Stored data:
———

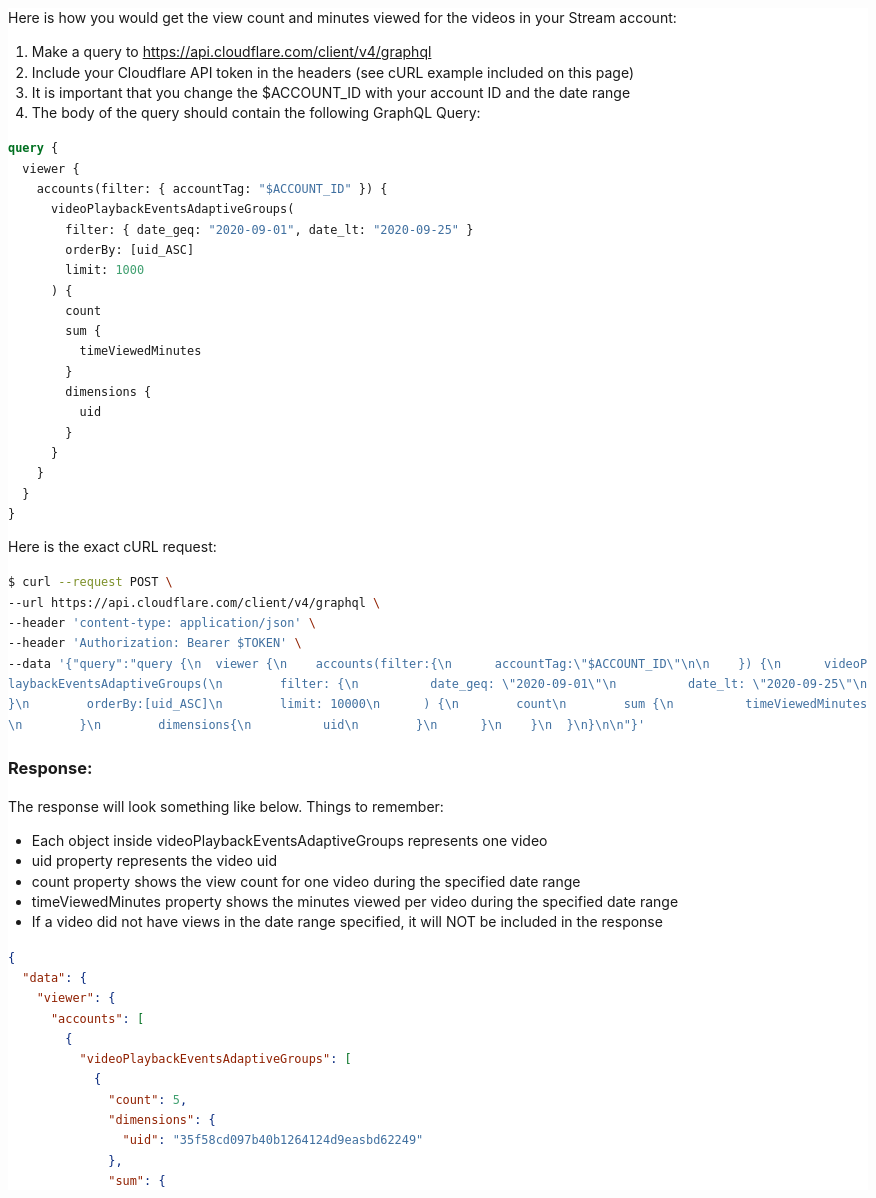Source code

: Here is how you would get the view count and minutes viewed for the videos in your Stream account:

1.  Make a query to https://api.cloudflare.com/client/v4/graphql
2.  Include your Cloudflare API token in the headers (see cURL example included on this page)
3.  It is important that you change the $ACCOUNT_ID with your account ID and the date range
4.  The body of the query should contain the following GraphQL Query:

```graphql
query {
  viewer {
    accounts(filter: { accountTag: "$ACCOUNT_ID" }) {
      videoPlaybackEventsAdaptiveGroups(
        filter: { date_geq: "2020-09-01", date_lt: "2020-09-25" }
        orderBy: [uid_ASC]
        limit: 1000
      ) {
        count
        sum {
          timeViewedMinutes
        }
        dimensions {
          uid
        }
      }
    }
  }
}
```

Here is the exact cURL request:

```sh
$ curl --request POST \
--url https://api.cloudflare.com/client/v4/graphql \
--header 'content-type: application/json' \
--header 'Authorization: Bearer $TOKEN' \
--data '{"query":"query {\n  viewer {\n    accounts(filter:{\n      accountTag:\"$ACCOUNT_ID\"\n\n    }) {\n      videoPlaybackEventsAdaptiveGroups(\n        filter: {\n          date_geq: \"2020-09-01\"\n          date_lt: \"2020-09-25\"\n        }\n        orderBy:[uid_ASC]\n        limit: 10000\n      ) {\n        count\n        sum {\n          timeViewedMinutes\n        }\n        dimensions{\n          uid\n        }\n      }\n    }\n  }\n}\n\n"}'
```

### Response:

The response will look something like below. Things to remember:

- Each object inside videoPlaybackEventsAdaptiveGroups represents one video
- uid property represents the video uid
- count property shows the view count for one video during the specified date range
- timeViewedMinutes property shows the minutes viewed per video during the specified date range
- If a video did not have views in the date range specified, it will NOT be included in the response

```json
{
  "data": {
    "viewer": {
      "accounts": [
        {
          "videoPlaybackEventsAdaptiveGroups": [
            {
              "count": 5,
              "dimensions": {
                "uid": "35f58cd097b40b1264124d9easbd62249"
              },
              "sum": {
```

———

Work task » Only the pictures are to be left out; write out all the other data exactly.

Solution to this task »
Source code

: Here is how you would get the view count and minutes viewed for the videos in your Stream account:

1.  Make a query to https://api.cloudflare.com/client/v4/graphql
2.  Include your Cloudflare API token in the headers (see cURL example included on this page)
3.  It is important that you change the $ACCOUNT_ID with your account ID and the date range
4.  The body of the query should contain the following GraphQL Query:

```graphql
query {
  viewer {
    accounts(filter: { accountTag: "$ACCOUNT_ID" }) {
      videoPlaybackEventsAdaptiveGroups(
        filter: { date_geq: "2020-09-01", date_lt: "2020-09-25" }
        orderBy: [uid_ASC]
        limit: 1000
      ) {
        count
        sum {
          timeViewedMinutes
        }
        dimensions {
          uid
        }
      }
    }
  }
}
```

Here is the exact cURL request:

```sh
$ curl --request POST \
--url https://api.cloudflare.com/client/v4/graphql \
--header 'content-type: application/json' \
--header 'Authorization: Bearer $TOKEN' \
--data '{"query":"query {\n  viewer {\n    accounts(filter:{\n      accountTag:\"$ACCOUNT_ID\"\n\n    }) {\n      videoPlaybackEventsAdaptiveGroups(\n        filter: {\n          date_geq: \"2020-09-01\"\n          date_lt: \"2020-09-25\"\n        }\n        orderBy:[uid_ASC]\n        limit: 10000\n      ) {\n        count\n        sum {\n          timeViewedMinutes\n        }\n        dimensions{\n          uid\n        }\n      }\n    }\n  }\n}\n\n"}'
```

### Response:

The response will look something like below. Things to remember:

- Each object inside videoPlaybackEventsAdaptiveGroups represents one video
- uid property represents the video uid
- count property shows the view count for one video during the specified date range
- timeViewedMinutes property shows the minutes viewed per video during the specified date range
- If a video did not have views in the date range specified, it will NOT be included in the response

```json
{
  "data": {
    "viewer": {
      "accounts": [
        {
          "videoPlaybackEventsAdaptiveGroups": [
            {
              "count": 5,
              "dimensions": {
                "uid": "35f58cd097b40b1264124d9easbd62249"
              },
              "sum": {
```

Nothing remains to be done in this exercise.